Motivation, Exploration, and New Projects
I’ve found that training motivation is largely cyclical. Sometimes you feel like anything is possible; that your body is an endlessly-adaptable machine, capable of conquering every project you throw its way. The counterpoint to those times are when you feel overwhelmed, as if everything has reached a plateau – your climbing progress, career, women, etc. It is finally looking like I’m cresting after an uphill battle, and coming up to a well-earned downhill ride.
Aided by the arrival of consecutive sunny, 50-degree days, I seem to have gotten past my mid-winter funk. Also, a drunk climbing injury I sustained a year ago has nearly healed – a bruised bone in my left great toe (healing is made easier when you know it’s a bone injury, thanks to $3000 worth of MRI scans). This has enabled me to run fast again, in addition to numerous other activities.

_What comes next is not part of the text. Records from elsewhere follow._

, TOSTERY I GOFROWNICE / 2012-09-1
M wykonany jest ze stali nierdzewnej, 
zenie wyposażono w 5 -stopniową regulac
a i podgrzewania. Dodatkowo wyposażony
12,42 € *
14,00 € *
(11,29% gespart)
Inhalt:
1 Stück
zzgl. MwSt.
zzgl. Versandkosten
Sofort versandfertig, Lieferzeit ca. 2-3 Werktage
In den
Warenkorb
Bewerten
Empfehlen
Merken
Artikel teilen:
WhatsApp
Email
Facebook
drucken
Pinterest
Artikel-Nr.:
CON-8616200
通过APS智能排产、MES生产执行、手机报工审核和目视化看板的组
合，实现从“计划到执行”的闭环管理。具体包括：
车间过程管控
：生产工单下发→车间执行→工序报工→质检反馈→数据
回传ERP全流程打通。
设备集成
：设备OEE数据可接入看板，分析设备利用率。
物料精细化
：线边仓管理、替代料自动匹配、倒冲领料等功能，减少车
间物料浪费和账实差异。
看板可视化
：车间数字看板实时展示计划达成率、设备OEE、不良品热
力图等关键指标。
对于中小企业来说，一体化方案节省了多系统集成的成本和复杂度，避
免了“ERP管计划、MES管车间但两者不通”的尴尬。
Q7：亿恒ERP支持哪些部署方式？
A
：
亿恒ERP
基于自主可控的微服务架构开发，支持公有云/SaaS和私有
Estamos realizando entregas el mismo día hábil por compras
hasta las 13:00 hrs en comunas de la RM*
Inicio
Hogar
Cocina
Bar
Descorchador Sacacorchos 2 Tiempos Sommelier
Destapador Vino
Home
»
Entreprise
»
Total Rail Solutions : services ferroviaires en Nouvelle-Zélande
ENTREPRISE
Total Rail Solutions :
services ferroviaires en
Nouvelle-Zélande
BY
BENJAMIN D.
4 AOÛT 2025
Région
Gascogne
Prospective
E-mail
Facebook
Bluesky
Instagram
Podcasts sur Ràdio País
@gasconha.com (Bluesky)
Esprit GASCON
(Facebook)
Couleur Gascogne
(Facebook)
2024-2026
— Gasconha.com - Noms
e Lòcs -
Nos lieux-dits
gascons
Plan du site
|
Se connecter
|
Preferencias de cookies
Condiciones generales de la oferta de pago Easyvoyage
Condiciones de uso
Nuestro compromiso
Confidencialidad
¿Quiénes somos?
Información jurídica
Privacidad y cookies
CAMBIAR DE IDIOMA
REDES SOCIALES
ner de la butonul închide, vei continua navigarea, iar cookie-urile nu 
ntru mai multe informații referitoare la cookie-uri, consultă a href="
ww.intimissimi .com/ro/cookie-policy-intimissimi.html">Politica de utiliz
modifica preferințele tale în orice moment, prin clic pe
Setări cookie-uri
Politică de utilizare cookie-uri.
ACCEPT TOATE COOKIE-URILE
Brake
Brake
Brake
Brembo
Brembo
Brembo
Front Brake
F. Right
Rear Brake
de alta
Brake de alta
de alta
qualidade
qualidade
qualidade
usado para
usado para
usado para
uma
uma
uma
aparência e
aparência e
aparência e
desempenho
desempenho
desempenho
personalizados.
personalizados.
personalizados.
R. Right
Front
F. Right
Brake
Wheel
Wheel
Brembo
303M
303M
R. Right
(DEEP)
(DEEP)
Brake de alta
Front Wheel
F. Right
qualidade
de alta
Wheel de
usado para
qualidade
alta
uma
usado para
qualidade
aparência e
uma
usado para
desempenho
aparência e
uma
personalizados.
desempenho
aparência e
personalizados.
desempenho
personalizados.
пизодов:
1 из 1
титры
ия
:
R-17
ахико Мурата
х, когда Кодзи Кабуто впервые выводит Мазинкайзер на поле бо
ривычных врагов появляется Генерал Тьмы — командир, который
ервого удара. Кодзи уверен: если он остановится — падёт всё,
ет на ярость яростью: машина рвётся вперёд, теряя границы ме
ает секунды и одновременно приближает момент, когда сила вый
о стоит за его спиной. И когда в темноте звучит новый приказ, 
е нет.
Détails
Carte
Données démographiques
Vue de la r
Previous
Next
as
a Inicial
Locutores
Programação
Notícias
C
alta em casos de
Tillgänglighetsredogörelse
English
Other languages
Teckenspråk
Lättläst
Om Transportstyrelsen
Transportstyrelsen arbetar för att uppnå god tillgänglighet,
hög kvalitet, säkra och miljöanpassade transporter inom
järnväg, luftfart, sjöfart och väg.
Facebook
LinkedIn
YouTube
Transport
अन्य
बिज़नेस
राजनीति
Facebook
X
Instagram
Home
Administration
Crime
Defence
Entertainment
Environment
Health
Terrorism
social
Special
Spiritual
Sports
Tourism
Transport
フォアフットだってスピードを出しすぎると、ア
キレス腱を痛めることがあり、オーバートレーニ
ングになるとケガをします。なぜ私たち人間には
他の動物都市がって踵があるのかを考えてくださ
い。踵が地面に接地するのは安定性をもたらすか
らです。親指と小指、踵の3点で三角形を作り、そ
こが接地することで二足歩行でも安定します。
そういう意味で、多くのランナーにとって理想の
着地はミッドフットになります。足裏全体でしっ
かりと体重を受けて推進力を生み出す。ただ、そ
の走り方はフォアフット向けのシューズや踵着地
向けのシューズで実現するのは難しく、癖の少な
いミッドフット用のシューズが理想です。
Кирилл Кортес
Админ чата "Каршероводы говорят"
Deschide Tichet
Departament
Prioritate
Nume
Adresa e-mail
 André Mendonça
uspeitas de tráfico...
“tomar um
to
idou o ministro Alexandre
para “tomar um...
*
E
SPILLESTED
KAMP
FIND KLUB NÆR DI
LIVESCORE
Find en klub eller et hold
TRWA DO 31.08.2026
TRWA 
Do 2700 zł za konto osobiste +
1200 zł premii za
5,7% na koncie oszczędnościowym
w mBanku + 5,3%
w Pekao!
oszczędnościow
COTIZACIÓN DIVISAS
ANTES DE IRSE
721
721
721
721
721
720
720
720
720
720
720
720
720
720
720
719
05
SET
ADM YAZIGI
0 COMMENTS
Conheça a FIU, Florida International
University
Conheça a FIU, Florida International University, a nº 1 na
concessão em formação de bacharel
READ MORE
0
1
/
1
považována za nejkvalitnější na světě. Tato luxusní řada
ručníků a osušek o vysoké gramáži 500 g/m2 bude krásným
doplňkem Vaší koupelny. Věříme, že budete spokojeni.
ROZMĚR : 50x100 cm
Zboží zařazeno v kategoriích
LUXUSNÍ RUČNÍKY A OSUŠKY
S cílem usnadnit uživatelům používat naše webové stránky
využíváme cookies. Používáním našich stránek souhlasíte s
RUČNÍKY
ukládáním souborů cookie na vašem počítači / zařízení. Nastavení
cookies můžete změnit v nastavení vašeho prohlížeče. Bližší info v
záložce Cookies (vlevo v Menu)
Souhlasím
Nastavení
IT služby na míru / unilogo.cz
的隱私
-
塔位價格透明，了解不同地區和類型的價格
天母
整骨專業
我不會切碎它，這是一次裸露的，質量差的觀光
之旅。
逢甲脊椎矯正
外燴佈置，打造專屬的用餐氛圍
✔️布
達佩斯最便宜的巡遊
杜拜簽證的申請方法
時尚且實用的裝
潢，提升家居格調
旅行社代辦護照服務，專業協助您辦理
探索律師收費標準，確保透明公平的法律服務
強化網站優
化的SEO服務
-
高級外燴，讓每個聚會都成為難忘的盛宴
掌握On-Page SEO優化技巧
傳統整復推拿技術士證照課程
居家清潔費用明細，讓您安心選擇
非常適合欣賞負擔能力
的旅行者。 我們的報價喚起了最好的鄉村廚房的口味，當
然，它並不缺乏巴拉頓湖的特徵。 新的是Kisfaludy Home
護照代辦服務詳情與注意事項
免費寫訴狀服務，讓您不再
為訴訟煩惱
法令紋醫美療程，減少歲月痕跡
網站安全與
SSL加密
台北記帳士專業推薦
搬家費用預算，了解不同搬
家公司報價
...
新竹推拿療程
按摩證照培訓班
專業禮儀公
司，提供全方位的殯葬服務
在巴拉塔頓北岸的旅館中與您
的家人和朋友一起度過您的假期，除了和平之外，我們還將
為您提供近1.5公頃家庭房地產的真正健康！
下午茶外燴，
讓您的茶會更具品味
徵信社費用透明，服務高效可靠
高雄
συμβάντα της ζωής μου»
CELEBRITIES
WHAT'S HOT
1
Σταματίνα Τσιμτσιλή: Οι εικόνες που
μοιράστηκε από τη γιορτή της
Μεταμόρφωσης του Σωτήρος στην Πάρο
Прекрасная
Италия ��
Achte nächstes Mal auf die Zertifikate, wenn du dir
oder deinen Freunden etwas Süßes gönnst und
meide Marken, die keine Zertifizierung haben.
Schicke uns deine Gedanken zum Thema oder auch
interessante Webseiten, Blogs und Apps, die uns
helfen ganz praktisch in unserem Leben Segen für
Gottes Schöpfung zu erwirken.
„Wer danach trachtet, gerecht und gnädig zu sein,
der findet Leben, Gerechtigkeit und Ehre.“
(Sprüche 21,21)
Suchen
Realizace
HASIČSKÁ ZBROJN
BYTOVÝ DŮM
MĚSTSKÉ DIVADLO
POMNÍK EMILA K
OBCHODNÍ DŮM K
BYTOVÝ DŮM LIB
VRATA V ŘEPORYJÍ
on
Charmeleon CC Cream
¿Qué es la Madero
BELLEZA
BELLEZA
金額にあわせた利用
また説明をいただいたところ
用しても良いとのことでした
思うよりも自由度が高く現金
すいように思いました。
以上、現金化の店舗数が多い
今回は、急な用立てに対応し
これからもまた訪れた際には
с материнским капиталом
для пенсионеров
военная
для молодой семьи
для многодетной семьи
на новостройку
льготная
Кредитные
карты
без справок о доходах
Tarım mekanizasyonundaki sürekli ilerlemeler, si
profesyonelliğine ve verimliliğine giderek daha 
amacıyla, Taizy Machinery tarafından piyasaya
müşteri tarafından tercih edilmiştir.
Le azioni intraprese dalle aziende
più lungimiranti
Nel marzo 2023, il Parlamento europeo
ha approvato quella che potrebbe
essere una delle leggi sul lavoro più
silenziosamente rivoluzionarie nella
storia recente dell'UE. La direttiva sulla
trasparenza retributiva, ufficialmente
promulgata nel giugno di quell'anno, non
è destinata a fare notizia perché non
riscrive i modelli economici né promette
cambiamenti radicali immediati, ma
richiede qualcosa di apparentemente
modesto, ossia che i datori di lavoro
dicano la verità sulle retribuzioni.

Lastly, a trip to New York for some bouldering has taken any semblance of an ego I ever had, and dumped all over it. I need to get much, much stronger to do the problems I worked, especially Catharsis (V9/10) [YouTube it]. That problem gave me a boner. And that was just the beginning of things. I’ve been incessantly campusing and hanging from my fingerboard in my asbestos-laden basement, finally with a clear goal in my mind.
And remember: if you’re not one-finger campusing, you’re not training.